# Riding Shetlands?



## EquestraDreams (Mar 9, 2009)

I've been searching for a 44-46" registered classic Shetland already trained to ride and have been coming up empty handed. Are there any farms that specialize in produce riding ponies?


----------



## txminipinto (Mar 9, 2009)

Yes, Jill Comfert of Comfert Shetlands produces riding ponies. There are others as well.


----------



## disneyhorse (Mar 9, 2009)

Shetlands make wonderful riding ponies!
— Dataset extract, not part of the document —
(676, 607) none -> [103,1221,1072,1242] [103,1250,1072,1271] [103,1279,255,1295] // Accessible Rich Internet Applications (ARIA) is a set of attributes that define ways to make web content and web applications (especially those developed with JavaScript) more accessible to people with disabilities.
I am sure you will find one.

Try this farm

Try here, too

Andrea


----------



## Leeana (Mar 9, 2009)

Seeing that you are in MI, first thing that comes to mind is Arlene has a nice king lee son (gelding) that looks like a real nice riding pony and i believe she had him at a parade last year too but may be mistaken? Andrea already provided you with a link i see.
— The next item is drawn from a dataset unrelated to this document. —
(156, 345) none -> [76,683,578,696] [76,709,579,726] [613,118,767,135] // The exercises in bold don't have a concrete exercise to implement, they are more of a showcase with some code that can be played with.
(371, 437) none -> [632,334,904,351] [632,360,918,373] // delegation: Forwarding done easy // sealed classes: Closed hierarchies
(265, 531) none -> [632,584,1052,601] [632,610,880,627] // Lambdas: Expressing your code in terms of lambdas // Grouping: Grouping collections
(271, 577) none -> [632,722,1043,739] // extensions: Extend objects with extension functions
Taylors always have some nice kids ponies in their sale too that are trained to ride and real safe and about in that height range. Their sale is in may, www.taylorponyfarm.com


----------



## TomEHawk (Mar 10, 2009)

I do have a two year that I'm starting now. He is a soon to be a gelding and will be around 45". We've turned out a few good riding shetlands.


----------



## Tammy C (Mar 10, 2009)

We too are looking for a riding shetland or an all round (ride and drive) I have a 6 year old little girl not afraid of nothing that is riding her 37 inch AMHR mare and is out growing her fast we retired our old pony but she wants a shetland to go to the congress and the world last year was her first year showing her mare and did great we have a couple ASPC/AMHR from Filipowicz Farms and we are going to show but are young ones. Would like one to show now searching mom.........


----------



## TomEHawk (Mar 10, 2009)

Amy Roberts has a foundation gelding that is very good looking. Good enough to compete for grand champion at the Congress. He is broke to drive and ride. Her girls have used him in halter classes, costume classes and riding classes. And has won all these classes at the Congress. He would need a little work under saddle, but would make a great all around pony for any youth or amateur.


----------



## Keri (Mar 11, 2009)

Putting want ads out will help. Do several boards if possible. But don't expect these ponies to be cheap! They are a real treasure to have around!! I know when I was looking, Larry Parnel had a gelding that was rideable with a lady in California. She had a bunch of kids that take ponies out and show. And his pony was there being shown (but still owned by him).


----------